If you're after a tiny, frugal, practical city runaround, your choices on the new car market are currently quite limited.
Razor-thin margins in this segment and increasingly costly regulations sent most manufacturers hurtling towards the exit door a few years back, leaving only a few faithful defenders to choose from today.
Toyota is one of these holdouts, and its Aygo X happens to be among the best of the breed - but if you haven't bought a new car in a while, the new hybrid model's £21,500 price might come as a bit of a shock.
Happily, you can pick up a four-year-old pure-petrol model for as little as £6500. These pre-facelift cars are still capable of 60mpg on a run, and most have a snickety five-speed manual gearbox that makes them surprisingly fun to punt around.

When the Aygo became the Aygo X in 2022, it moved onto an entirely new platform and was repositioned as a sort of pocket-sized SUV: still dinky but larger in all dimensions than before, with a raised seating position and the requisite lower body cladding.

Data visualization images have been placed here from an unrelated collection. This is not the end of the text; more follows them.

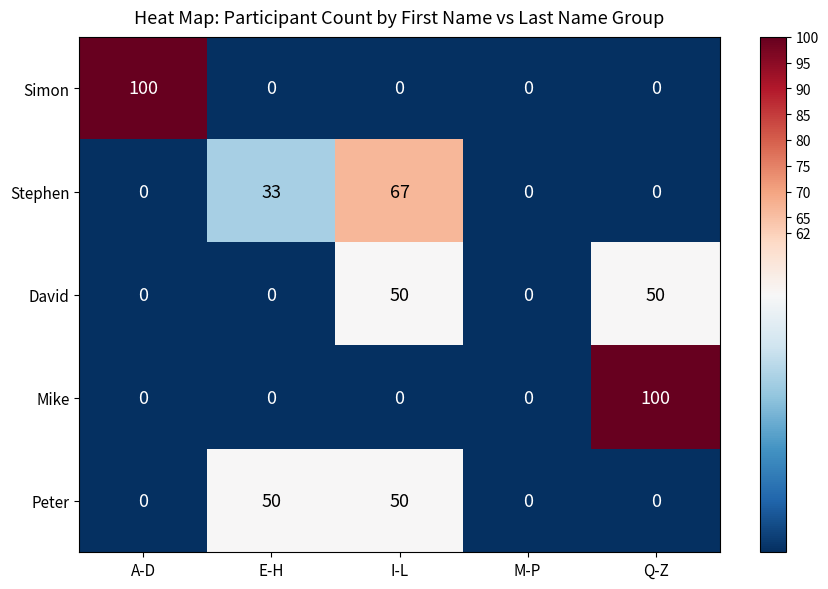

Count the number of categories in the chart.

5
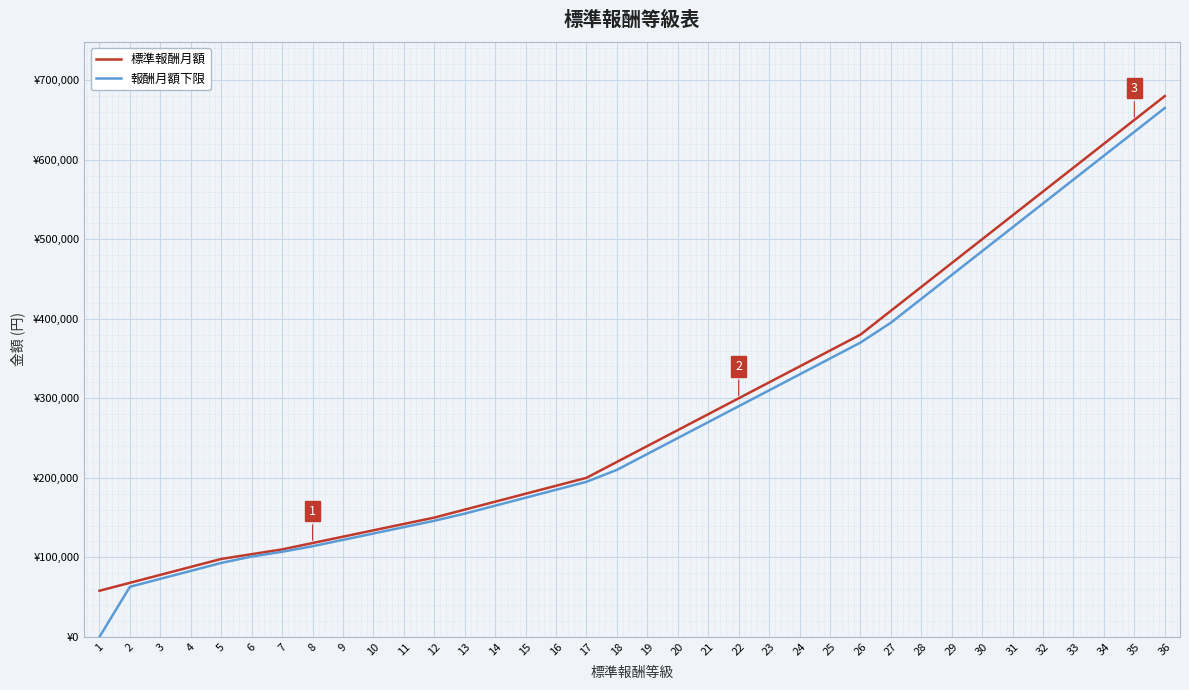

Does the chart display data point markers on the line(s)?

No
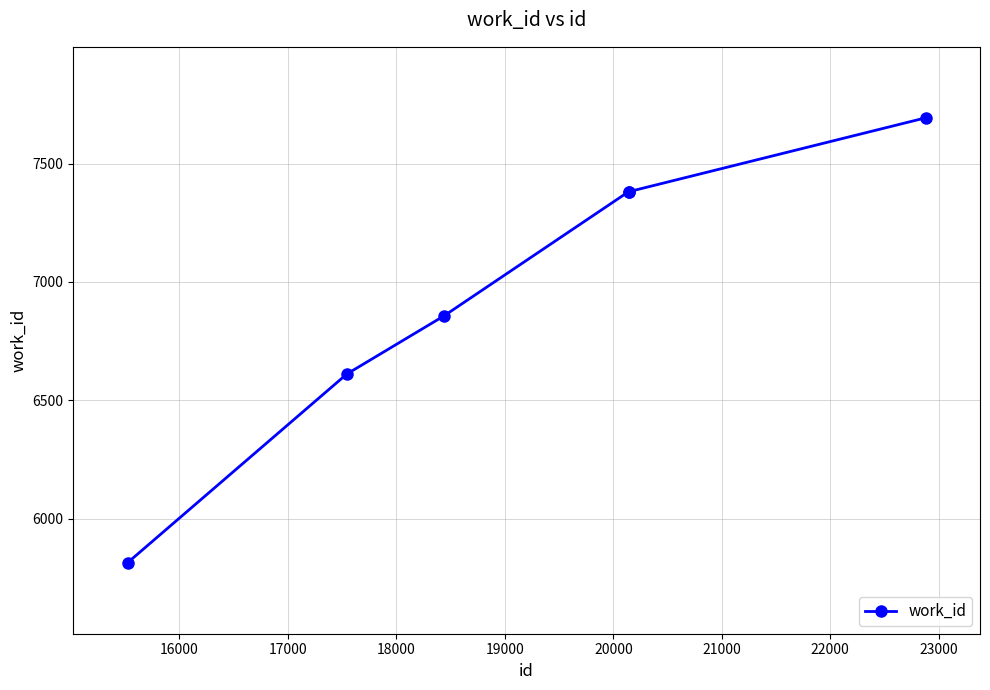

What is the value of the 2nd point from the left?

6611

So it's slightly longer and wider than conventionally styled rivals like the Kia Picanto and Hyundai i10 and therefore more spacious inside, yet it remains easy to park and thread along country lanes and tight city streets (with a 9.4m turning circle that's one of the tightest this side of a black cab). Plus, because you sit a bit higher, you don't feel like you're so vulnerable when hemmed in by buses or trucks.

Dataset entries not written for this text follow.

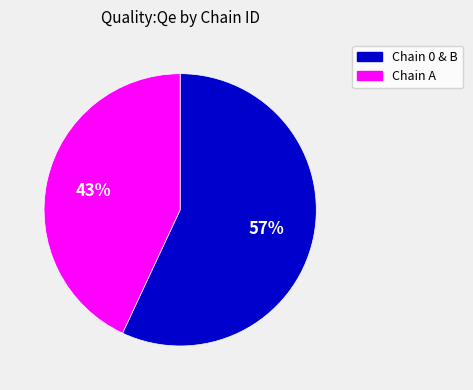

How many segments does this pie chart have?

2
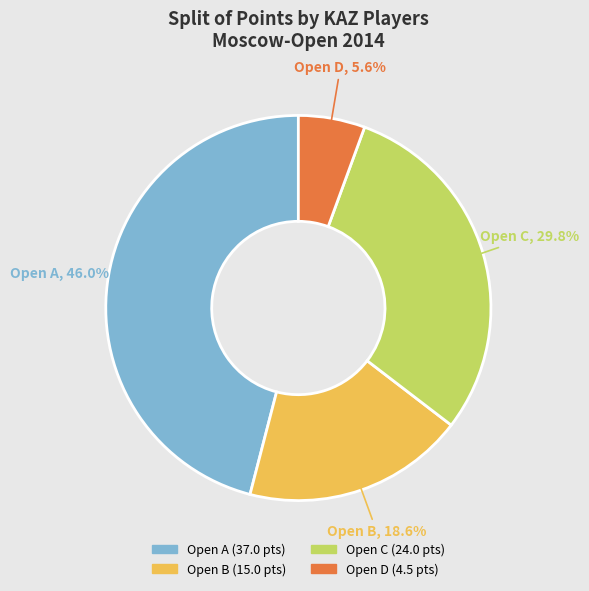

To the nearest percent, what is the average slice percentage?

25%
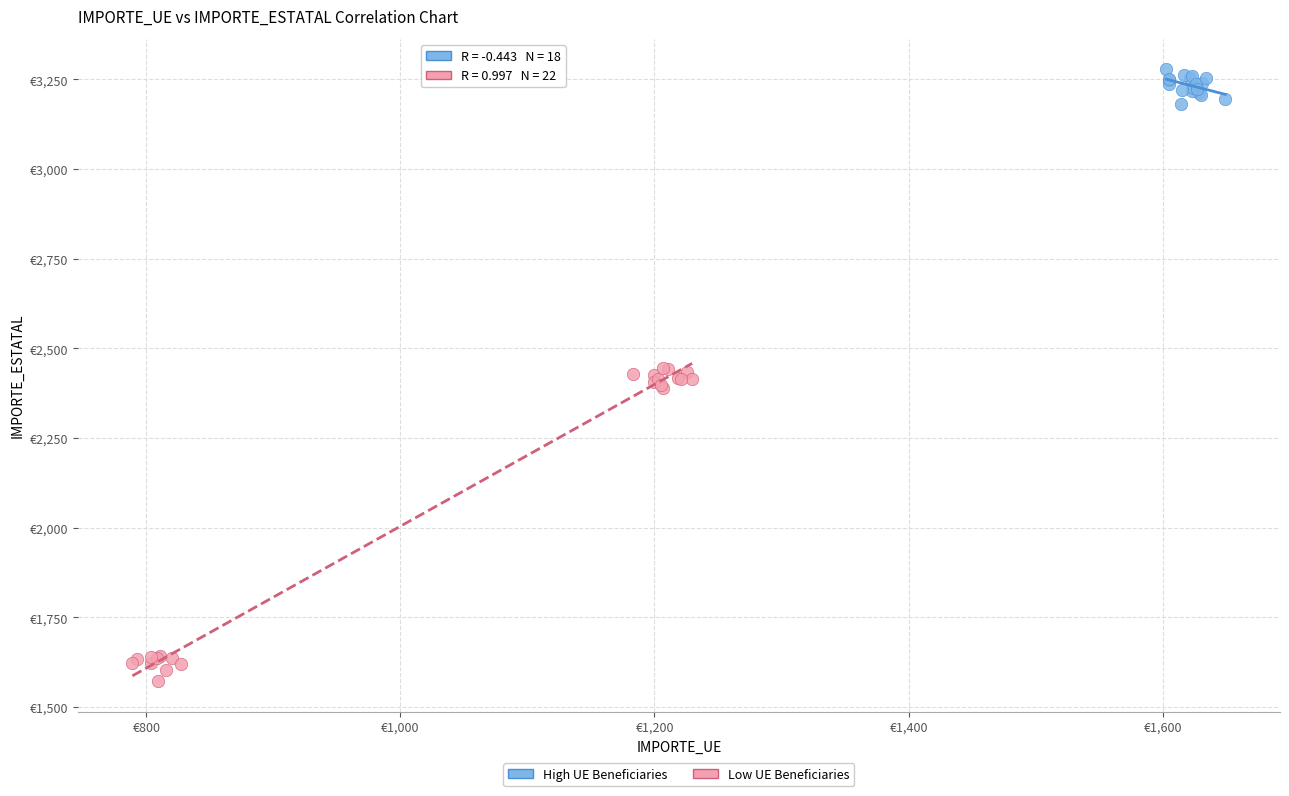

Which series contains the lowest Y value?

Low UE Beneficiaries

The Aygo X weighs less than a tonne, too, which means that its 71bhp 1.0-litre atmospheric three-pot doesn't feel especially minuscule in everyday driving, and its tiny 35-litre fuel tank can still hold enough for 450 miles if you go easy. You do have to work it quite hard to keep up with traffic (0-62mph takes about 15sec), but it's at least quite good fun to rev out with the manual. The optional CVT drones on but is smooth. Further benefits of the Aygo X's trim kerb weight include genuinely fun handling, although the ride can get a bit choppy over rough stretches of road.